Vernon Electric Cooperative, like other electric cooperatives, serves the rural area. Investor-owned utilities (IOUs) and municipal utilities (Munis) typically serve more urban areas. The result is a huge discrepancy in how many consumers we have per mile of line. The lack of consumers in the countryside is the reason IOUs refused to serve sparsely populated rural areas, and why not-for-profit rural electric cooperatives were formed. IOU's such as Xcel Energy or Alliant Energy average around 40 consumers per mile of line. Munis such as Westby, Cashton, La Farge and Viola may serve up to 50-60 consumers per mile of line. Vernon Electric serves about 5 consumers per mile of line. It is interesting to note that compared to electric co-ops, IOUs have 6 times the revenue per mile, due to having more customers per mile and having more commercial and industrial loads. Because Co-ops have more infrastructure and less consumers to pay for it, the Facility Charge is higher. Our rate philosophy is to cover most of our fixed costs in the Facility Charge, so everyone pays their fair share. If Vernon Electric lowered its Facility Charge and included more costs in its kWh charge, full-time residents would be subsidizing the rates of members that may only be in the area part-time. Costs included in the Facility Charge are:
On-going operation and maintenance of the electrical distribution facilities (hence the name "Facility Charge") required to bring you electricity at the flip of a switch
Annual depreciation of these facilities
Principal and interest payments
Expenses related to customer accounting, meter reading, and billing
In 1935, when the Rural Electrification Administration (REA) was established, the federal government and rural people joined to form rural electric cooperatives. This joint effort built lines to bring electricity to the farms and homes in rural Wisconsin, and all of rural America. The value of the cooperative, to you and other members, is the services it provides. The purpose of your electric cooperative is to provide electricity and a variety of support services to you at the lowest possible cost. It does not exist to generate profit for a group of investors.
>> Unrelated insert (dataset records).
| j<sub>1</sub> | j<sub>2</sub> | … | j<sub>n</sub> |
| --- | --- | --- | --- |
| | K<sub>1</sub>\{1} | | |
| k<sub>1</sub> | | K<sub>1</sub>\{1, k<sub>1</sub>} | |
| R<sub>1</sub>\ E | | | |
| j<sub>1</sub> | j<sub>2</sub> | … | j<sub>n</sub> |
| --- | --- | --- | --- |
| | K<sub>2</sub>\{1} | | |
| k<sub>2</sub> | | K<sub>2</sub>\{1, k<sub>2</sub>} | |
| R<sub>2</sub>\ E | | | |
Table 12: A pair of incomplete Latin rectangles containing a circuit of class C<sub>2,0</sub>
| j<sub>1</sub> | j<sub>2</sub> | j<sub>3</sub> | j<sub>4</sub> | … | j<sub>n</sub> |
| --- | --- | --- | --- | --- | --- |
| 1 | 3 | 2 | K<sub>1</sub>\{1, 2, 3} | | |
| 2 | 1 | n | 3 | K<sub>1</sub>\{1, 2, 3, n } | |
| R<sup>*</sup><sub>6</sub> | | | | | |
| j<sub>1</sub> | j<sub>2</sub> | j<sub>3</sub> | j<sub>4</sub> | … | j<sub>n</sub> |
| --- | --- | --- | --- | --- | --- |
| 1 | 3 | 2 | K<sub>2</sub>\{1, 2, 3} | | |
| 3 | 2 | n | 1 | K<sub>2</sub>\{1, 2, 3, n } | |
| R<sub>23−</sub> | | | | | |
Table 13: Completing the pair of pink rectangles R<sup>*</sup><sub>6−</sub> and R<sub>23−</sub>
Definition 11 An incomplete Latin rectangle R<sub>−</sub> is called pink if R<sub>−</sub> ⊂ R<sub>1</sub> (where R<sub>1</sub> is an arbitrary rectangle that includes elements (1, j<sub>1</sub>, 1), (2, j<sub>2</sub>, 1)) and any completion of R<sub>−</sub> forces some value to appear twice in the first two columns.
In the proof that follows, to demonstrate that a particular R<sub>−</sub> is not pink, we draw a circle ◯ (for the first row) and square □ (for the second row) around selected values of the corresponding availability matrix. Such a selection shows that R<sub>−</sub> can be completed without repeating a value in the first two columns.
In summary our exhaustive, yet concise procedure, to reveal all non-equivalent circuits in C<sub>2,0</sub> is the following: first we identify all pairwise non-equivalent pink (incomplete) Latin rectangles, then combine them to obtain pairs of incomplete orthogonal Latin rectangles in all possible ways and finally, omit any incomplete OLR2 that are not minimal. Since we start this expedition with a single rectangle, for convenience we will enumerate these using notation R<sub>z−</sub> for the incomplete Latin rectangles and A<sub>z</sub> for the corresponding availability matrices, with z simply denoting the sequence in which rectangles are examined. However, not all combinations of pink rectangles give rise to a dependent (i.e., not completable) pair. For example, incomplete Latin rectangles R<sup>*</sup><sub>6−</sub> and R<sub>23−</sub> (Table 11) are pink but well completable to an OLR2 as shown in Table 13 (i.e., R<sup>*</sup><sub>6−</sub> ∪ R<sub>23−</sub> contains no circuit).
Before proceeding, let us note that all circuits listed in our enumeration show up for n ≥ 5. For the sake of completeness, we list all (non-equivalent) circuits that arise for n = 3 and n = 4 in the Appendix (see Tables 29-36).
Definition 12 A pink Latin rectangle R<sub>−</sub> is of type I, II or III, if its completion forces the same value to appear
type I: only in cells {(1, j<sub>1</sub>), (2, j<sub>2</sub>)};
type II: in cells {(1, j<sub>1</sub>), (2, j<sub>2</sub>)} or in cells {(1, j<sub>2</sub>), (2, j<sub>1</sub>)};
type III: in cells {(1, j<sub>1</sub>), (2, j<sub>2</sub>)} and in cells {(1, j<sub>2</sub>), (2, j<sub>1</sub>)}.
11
Your cooperative does, however, generate margins, which is returned to the members over a period of time. It is important to realize there is a difference between "revenue" and "profit." The cooperative must generate enough revenue to cover all costs of providing service and operating the cooperative. Any profit, or margins, left at the end of the year is allocated to the members as capital credits.
Once a year, a formal audit determines the cooperative's income and expenses. Income remaining after deducting all expenses is the "net margin." This amount represents Capital Credits. Capital Credits are divided among the members, or owners of the cooperative in proportion to how much electricity each member purchases. This follows the cooperative principle that ownership benefits are generally in proportion to use.
Although the margins are annually allocated and assigned to members, they aren't necessarily distributed at that time. Capital Credits, or patronage refunds, as they are sometimes called, represent an important source of financing for the cooperative. Just as the benefits of a cooperative are tied to use, so is the responsibility to finance the business. The cooperative is financed when you pay for electric service and through retaining Capital Credits.
Your board of directors, made up of members just like you, decides on the amount of Capital Credits that can be returned to the members each year and still keep the cooperative on a sound financial basis. The retained amount belongs to you and will be paid out at a later date. Each cooperative develops its own method for returning Capital Credits. For more information about how your cooperative pays Capital Credits, contact our general manager.
Telling the story of Capital Credits emphasizes the most important principle of the cooperative - it belongs to you!
If your power goes out:
Check your fuses or circuit breakers (keep in mind there may be a main breaker outside under the meter)
Check to see if the meter's digital display is visible
- If visible, the meter has power from the utility side and you will need to call a private electrician
- If blank, utility-side power is out, and utility crews will be dispatched to fix the problem
Report the outage: Call 1-800-447-5051
Buildings, land, and other assets are accounted for in General Plant. The General Plant Fund is used to help pay for these items rather than using costly loan funds and thereby helps keep electric rates as low as possible.
The Power Cost Adjustment (PCA) is an adjustment made on your electric bill, which either goes up or down dependent upon what the true cost of power is from Dairyland Power Cooperative.
This adjustment is based on your kWh consumption. When the cost of purchased power exceeds an anticipated level, the power cost adjustment factor comes into effect and is added to your bill. Conversely, when the cost of power is under this level, the power cost adjustment calculates a discount on your kWh charges.
Any electricity used beyond 1,500 kilowatt-hours (kWh) is billed at a lower rate. For example, if you used 1,900 kWh, you would see one line showing 1,500 kWh at the regular kWh rate, and then below that line you would see the other 400 kWh billed at the lower rate. Since 1,500 kWh + 400 kWh = 1,900 kWh, all the kWh you used were accounted for.